İNSAN SEVDİĞİNİ BIRAKMAZ, SEVMEK BIRAKIR İNSANI

140 13 43
                                    

İnsanlar hayat için birtakım planlar yaparken, kader de bir köşede insanlar için planlar yapar ve bu planlar genellikle insanlarınkiyle aynı olmaz. Daha düne kadar Bilal Ecem'le evlenme planları yaparken, bambaşka bir ülkede Sahara da Ebubekir'le evlenmek üzereydi. Ama kader bunu istemiyordu. İşte şimdi Bilal, kaderin istediği şeyi babasının ağzından dinliyordu;

"Sahra ile evleneceksin."

Bilal bu zamana kadar babasına hiçbir konuda karşı gelememişti. Babası şirketin başına geçmesini istediği için uluslar arası ilişkiler okumuş, yurt dışında okumak istediği halde yine babası istediği için Türkiye'deki bir devlet üniversitesinde okumuştu ve şimdi hayatının bundan çok çok daha önemli bir kararını onun adına yine babası veriyordu.

"Baba sen ne söylediğinin farkında mısın?"

Münir bey soğukkanlılığını koruyordu.

"Evet farkındayım. Annenle oturup bir karar verdik. Hepimizin selameti için Sahra ile evlenmen gerek."

Bilal tekli koltukta oturan, gözleri dolu dolu olmuş annesine baktı. Annesi onu babasına karşı hep savunmuştu ama şimdi hiçbir şey söylemiyordu.

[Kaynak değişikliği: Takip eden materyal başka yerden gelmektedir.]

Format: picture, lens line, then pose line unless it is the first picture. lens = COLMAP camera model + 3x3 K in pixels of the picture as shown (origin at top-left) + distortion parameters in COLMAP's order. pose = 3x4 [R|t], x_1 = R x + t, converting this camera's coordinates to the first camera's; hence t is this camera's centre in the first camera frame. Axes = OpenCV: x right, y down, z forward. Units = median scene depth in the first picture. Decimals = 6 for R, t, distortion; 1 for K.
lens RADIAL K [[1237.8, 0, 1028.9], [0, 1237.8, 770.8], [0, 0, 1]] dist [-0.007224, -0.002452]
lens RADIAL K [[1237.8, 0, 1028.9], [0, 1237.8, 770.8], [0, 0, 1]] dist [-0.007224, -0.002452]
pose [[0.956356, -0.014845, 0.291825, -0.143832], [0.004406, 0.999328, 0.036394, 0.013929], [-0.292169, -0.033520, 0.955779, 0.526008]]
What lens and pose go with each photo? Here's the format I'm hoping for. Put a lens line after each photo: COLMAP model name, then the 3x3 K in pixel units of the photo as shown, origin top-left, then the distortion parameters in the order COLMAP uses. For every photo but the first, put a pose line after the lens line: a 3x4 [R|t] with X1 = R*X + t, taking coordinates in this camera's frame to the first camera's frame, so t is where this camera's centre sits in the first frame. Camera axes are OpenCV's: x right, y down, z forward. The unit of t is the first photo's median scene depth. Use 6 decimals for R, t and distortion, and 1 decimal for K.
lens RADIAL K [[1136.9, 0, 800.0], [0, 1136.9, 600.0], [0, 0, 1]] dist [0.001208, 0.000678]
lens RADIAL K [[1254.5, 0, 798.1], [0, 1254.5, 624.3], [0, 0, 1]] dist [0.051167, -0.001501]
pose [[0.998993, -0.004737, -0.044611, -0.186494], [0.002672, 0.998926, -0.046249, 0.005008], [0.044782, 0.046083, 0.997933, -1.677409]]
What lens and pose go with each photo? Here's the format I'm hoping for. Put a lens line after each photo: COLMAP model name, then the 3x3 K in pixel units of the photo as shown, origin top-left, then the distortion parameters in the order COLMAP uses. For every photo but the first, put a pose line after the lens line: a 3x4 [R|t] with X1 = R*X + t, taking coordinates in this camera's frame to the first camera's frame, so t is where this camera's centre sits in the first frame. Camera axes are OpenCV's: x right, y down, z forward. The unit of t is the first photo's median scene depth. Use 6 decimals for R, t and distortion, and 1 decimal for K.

"Baba, bunu yapamazsın. Bu zamana kadar benimle ilgili kararları hep sen verdin. Bırak da kiminle evleneceğime de ben karar vereyim."

Münir bey sinirlenmişti.

"Oğlum sen şu olanların farkında değil misin? Kafan basmıyor mu? O kız senin yüzünden nikah masasında terk edildi, senin yüzünden namussuz yaftası yedi, senin yüzünden öldüresiye dövüldü, hastanelik oldu. SENİN YÜZÜNDEN!"

Bilal içten içe kendini suçlasa da bunu kabul etmek istemiyordu. Bu çok saçmaydı.

"Hayır benim yüzümden değil. İki tane saçma fotoğraf yüzünden olayları bu hale getiren onlar. Ben sadece o kıza insanlık yaptım."

"İş artık namus meselesine döndü Bilal. Bu işin peşini bırakacaklarını mı sanıyorsun? O kızın canını almadan bırakmayacaklar. Hatta senin bile."

"Tamam gelsinler. Biz yine bugün yaptığımız gibi gerekeni yaparız baba. Evlenmek mi çözüm yani? Hadi beni geç, o kızı tanımadığı bir adamla evlenmeye nasıl mecbur bırakırsın?"

Münir bey artık iyice sinirlenmişti. Bilal'in yakasını tuttu ve öyle konuştu;

"O adamın söylediklerini anlamadın sen ama ben sana söyleyeyim. Siz kim oluyorsunuz da Sahra'yı bize karşı savunuyorsunuz dedi. Size ne dedi."

Oğlunun yakasını bırakıp sakinleşmeye çalışırken devam etti Münir bey;

"Sahra ile evleneceksin. O kız senin karın, bizim de gelinimiz olacak ve bundan sonra hiç kimse bize siz kim oluyorsunuz diyemeyecek. O kızın namusunu temizleyeceksin."

Bunlar Münir beyin son sözleri olmuştu. Bilal çok sinirliydi ve babasına hiçbir karşılık veremedi. Hızla merdivenlerden çıkıp odasına girdi ve kapıyı çarptı. Ebubekir'i dövmüş, ondan sinirini bu şeklide çıkartmıştı ama söz konusu babası olunca ona karşı sinirini ancak kapıyı çarparak gösterebiliyordu.

***

Doktor Sahara'ya gecesinin nasıl geçtiğini, bulantısının olup olmadığını, hafıza kaybı yaşayıp yaşamadığını anlamak için de "adın ne, kaç yaşındasın" gibi sorular sordu. Her şeyin yolunda olduğuna kanaat getirdikten sonra taburcu edilmesine karar verdi. Oysa Sahara ne çok isterdi hafızasını kaybetmiş olmayı. Üç saniyelik hafızası var denilen balıkları kıskanır olmuştu şimdi. Kim olduğunu bile bilmemeyi o kadar çok isterdi ki şu anda. Vücudundaki yaralar hala acıyordu ama bundan da önemlisi ruhundaki yaralar acıyordu Sahara'nın. Sevdiğinin asıl kanattığı vücudu değil ruhuydu. İki sene önce kalbinin ritmini değiştiren güç, şimdi kalbini paramparça edip geçmişti.